### Problem A
Locate each line in the listing that contains the word "Надеждинского" and copy those lines. Letter case counts when matching.

### Exercise text
┌──

Interestingly, in giving up the perceived power, we as women, along with all other beings placed in some cultural bind, find genuine power is released. In giving up all power, one finds instead that one has nothing to lose in being oneself, and in this way, has gained total freedom and joy, the thing of course we were seeking all along.
The problem of course in the process of giving up this kind of power, is the incredible loneliness that remains after this power dynamic has fallen away. In any power situation, there is the fear of abandonment. In a work situation, a boss fears being sold out by their employees. There is a kind of paranoia that if they lose control, there will be nothing to stop people from not doing their work, losing them money or simply making them look bad. This is an unfortunate mistake, based on the fear of abandonment. We are afraid, as the boss, that it will be shown that we were not loved, or cared for, but simply left to fail.
In romantic relationships, the power dynamics can be based on all kinds of motivations, but at the core, there is always loneliness. Being left to feel our existence without any barrier, or anyone to tell us that there is something else going on, or that we are okay, or that there is no impending death to be experienced alone.
It is the same with the issues and pressures I have experienced being a woman. The kind of power I am told to grasp is empty. To stay with those kind of inner contradictions is to put myself in a kind of bind, not able to ever free up the energy of my genuine self, and genuine life. I am caught in a house of mirrors, unable to see past other's expectations of me, unable to enjoy the wide expanse of the world and experience of life.
But to let go of those expectations is to risk losing the glue between myself and those who desire me to live out their projections. Perhaps once that glue is gone, they won't still be sitting there, but will have fallen away completely. Somehow though, we instinctively know as human beings that in being ourselves, our genuine selves beyond the projections and expectations of others, is a thing that trumps all relationship based on fear. We know somehow that there is something deep and great that will connect the real us to all things if we can simply get beyond those outside expectations that are impressed upon us by those who seek power for the avoidance of their own loneliness. These impressions are deep and profound, seeming to intertwine themselves with the very core of who we are. When we start to unravel that twine, a pure life force is allowed to unleash itself, making it hard to go back to a smaller, tighter or even tense and conflictual existence.

└──

### Problem B
According to the passage on power and loneliness, what fear is present in any power situation?

### Stored dataset items
┌──

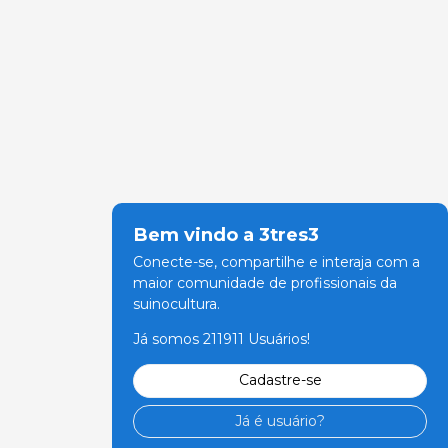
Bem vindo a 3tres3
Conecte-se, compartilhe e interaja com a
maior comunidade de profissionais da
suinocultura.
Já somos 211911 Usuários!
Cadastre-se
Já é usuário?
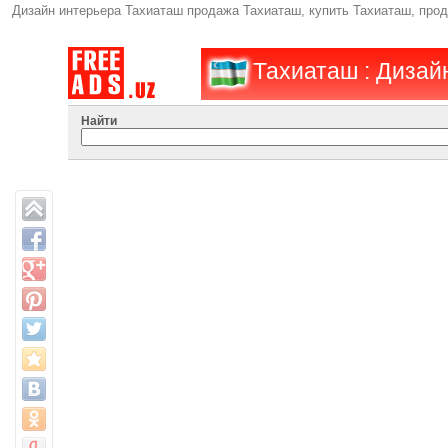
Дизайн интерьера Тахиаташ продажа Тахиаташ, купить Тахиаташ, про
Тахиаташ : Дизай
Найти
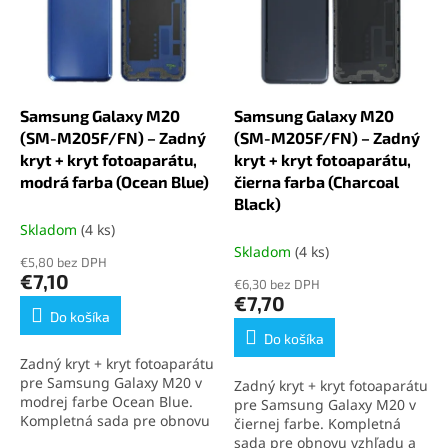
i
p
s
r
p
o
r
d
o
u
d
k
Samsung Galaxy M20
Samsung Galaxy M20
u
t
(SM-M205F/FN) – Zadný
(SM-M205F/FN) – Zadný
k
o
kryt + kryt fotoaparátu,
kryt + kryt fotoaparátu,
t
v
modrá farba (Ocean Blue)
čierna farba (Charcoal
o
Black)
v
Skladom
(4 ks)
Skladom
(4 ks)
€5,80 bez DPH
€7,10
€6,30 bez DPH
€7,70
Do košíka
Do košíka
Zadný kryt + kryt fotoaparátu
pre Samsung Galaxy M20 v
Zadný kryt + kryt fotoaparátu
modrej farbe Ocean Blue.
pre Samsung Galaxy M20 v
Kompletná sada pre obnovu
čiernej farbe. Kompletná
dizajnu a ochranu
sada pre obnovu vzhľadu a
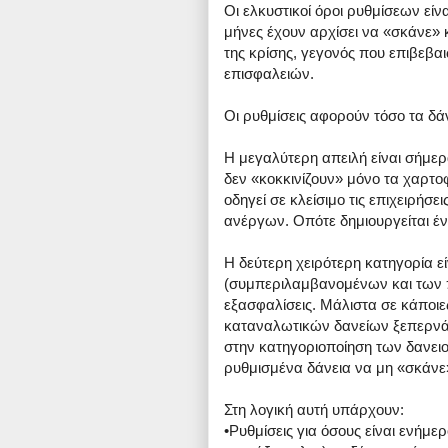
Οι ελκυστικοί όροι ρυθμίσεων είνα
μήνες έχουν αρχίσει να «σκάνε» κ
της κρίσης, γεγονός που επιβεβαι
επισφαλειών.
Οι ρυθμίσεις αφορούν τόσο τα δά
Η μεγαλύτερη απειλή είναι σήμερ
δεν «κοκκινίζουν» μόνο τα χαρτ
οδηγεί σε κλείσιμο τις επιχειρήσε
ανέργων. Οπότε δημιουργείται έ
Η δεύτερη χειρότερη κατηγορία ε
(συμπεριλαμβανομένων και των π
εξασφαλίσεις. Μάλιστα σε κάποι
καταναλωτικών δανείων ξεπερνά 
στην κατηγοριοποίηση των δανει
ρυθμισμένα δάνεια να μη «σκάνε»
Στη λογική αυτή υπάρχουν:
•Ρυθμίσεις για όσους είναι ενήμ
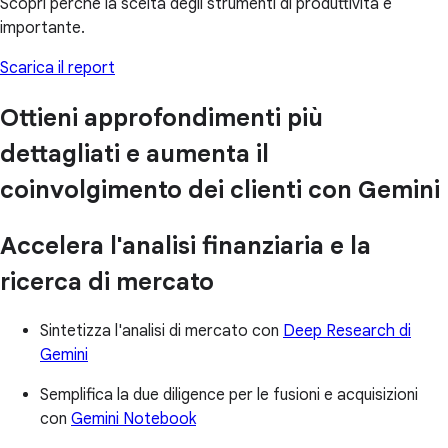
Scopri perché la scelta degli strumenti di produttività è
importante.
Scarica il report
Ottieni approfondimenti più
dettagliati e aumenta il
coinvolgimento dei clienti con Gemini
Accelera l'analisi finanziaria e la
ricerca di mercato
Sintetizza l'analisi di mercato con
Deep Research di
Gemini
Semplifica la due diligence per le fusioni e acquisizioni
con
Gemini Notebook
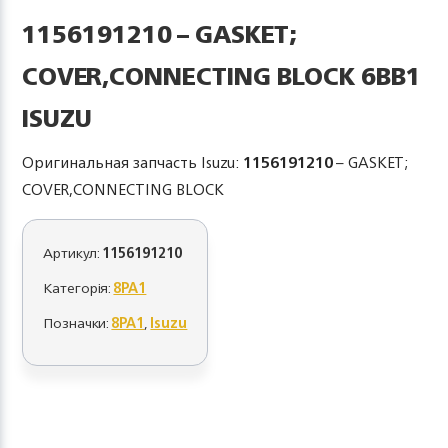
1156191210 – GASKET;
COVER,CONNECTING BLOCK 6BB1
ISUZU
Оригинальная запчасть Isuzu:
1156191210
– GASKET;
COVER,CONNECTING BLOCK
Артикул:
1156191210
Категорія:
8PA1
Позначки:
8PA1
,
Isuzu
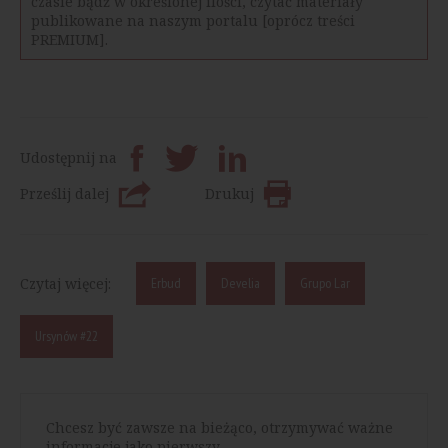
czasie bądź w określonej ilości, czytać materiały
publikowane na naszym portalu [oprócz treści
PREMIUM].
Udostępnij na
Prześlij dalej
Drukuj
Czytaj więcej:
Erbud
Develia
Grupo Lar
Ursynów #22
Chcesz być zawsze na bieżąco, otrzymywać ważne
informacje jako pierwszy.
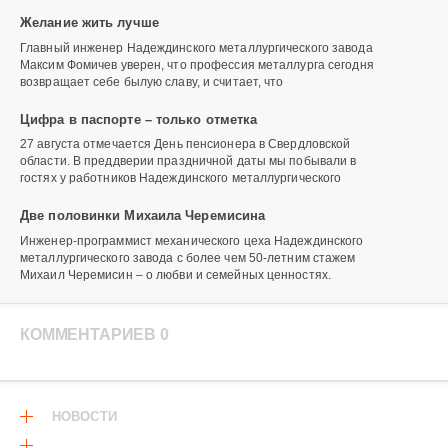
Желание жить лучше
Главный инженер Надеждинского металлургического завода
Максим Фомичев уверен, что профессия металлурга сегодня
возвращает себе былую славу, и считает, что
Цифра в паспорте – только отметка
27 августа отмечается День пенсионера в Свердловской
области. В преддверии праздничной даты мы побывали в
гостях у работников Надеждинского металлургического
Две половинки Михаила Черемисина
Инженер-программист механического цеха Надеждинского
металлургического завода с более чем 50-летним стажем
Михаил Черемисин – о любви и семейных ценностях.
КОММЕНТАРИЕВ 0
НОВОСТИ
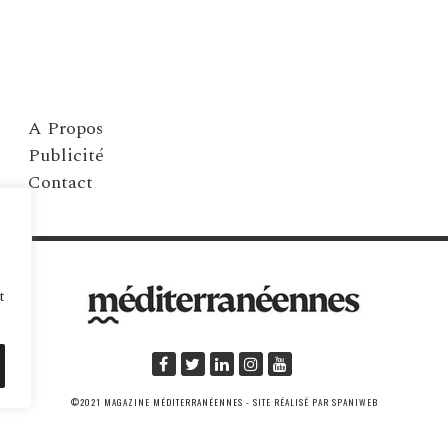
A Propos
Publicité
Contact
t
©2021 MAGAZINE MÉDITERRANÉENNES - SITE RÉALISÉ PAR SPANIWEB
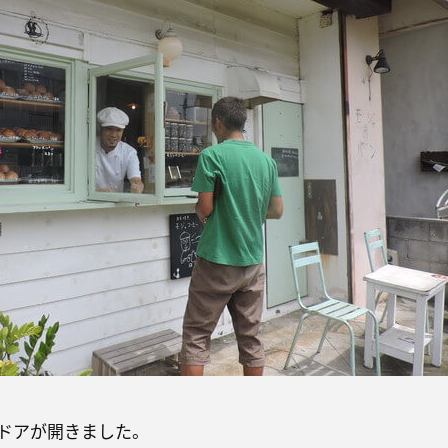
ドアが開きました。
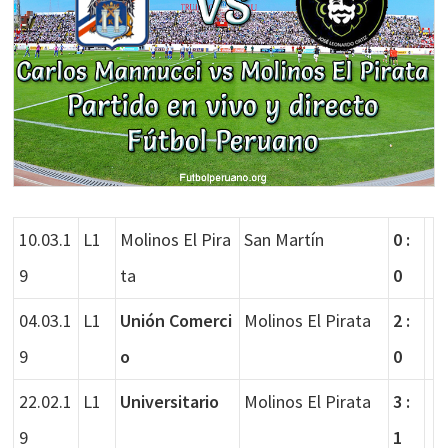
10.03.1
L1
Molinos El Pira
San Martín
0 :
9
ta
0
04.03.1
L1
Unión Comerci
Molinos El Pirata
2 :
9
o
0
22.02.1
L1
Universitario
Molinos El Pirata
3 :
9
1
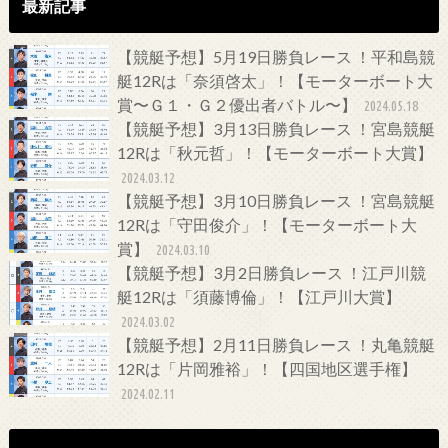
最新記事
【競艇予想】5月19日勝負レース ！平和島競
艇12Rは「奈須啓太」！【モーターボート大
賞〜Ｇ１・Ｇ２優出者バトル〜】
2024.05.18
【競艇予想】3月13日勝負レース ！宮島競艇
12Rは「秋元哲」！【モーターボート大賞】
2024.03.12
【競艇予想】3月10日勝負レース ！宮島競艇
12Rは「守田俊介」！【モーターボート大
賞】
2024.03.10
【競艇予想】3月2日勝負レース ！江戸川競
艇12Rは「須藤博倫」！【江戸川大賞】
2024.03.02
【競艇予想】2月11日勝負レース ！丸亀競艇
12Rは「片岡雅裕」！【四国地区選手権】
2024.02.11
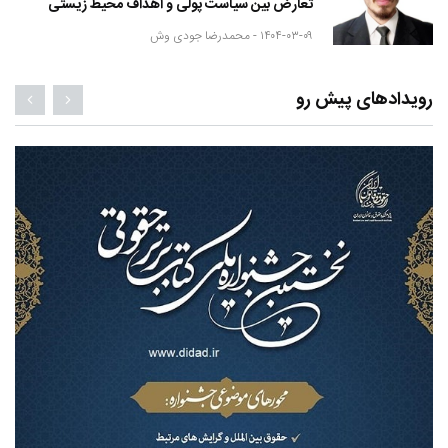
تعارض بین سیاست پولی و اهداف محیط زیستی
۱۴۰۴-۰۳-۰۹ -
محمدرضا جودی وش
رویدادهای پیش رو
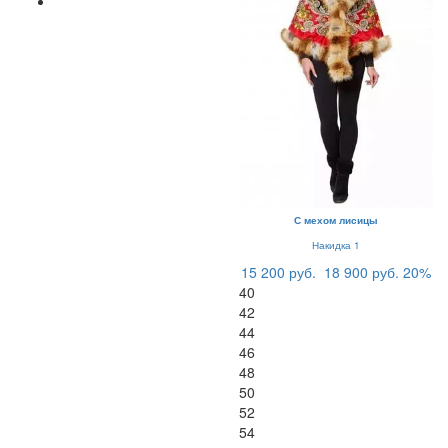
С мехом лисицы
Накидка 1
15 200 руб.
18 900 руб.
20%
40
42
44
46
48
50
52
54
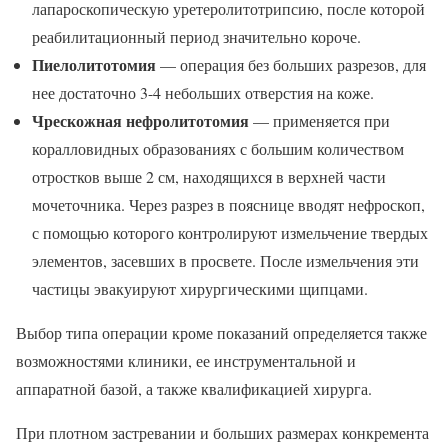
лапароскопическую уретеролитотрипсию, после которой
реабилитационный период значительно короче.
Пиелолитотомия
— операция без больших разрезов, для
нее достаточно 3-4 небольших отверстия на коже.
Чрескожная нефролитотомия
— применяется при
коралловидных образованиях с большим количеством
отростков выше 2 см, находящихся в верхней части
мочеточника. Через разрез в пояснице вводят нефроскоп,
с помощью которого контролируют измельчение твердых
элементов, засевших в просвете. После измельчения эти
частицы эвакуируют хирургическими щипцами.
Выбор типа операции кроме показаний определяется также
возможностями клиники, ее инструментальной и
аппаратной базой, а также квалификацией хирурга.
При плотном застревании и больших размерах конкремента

└──

### Task answer A
Главный инженер Надеждинского металлургического завода
гостях у работников Надеждинского металлургического
Инженер-программист механического цеха Надеждинского

### Task answer B
The fear of abandonment.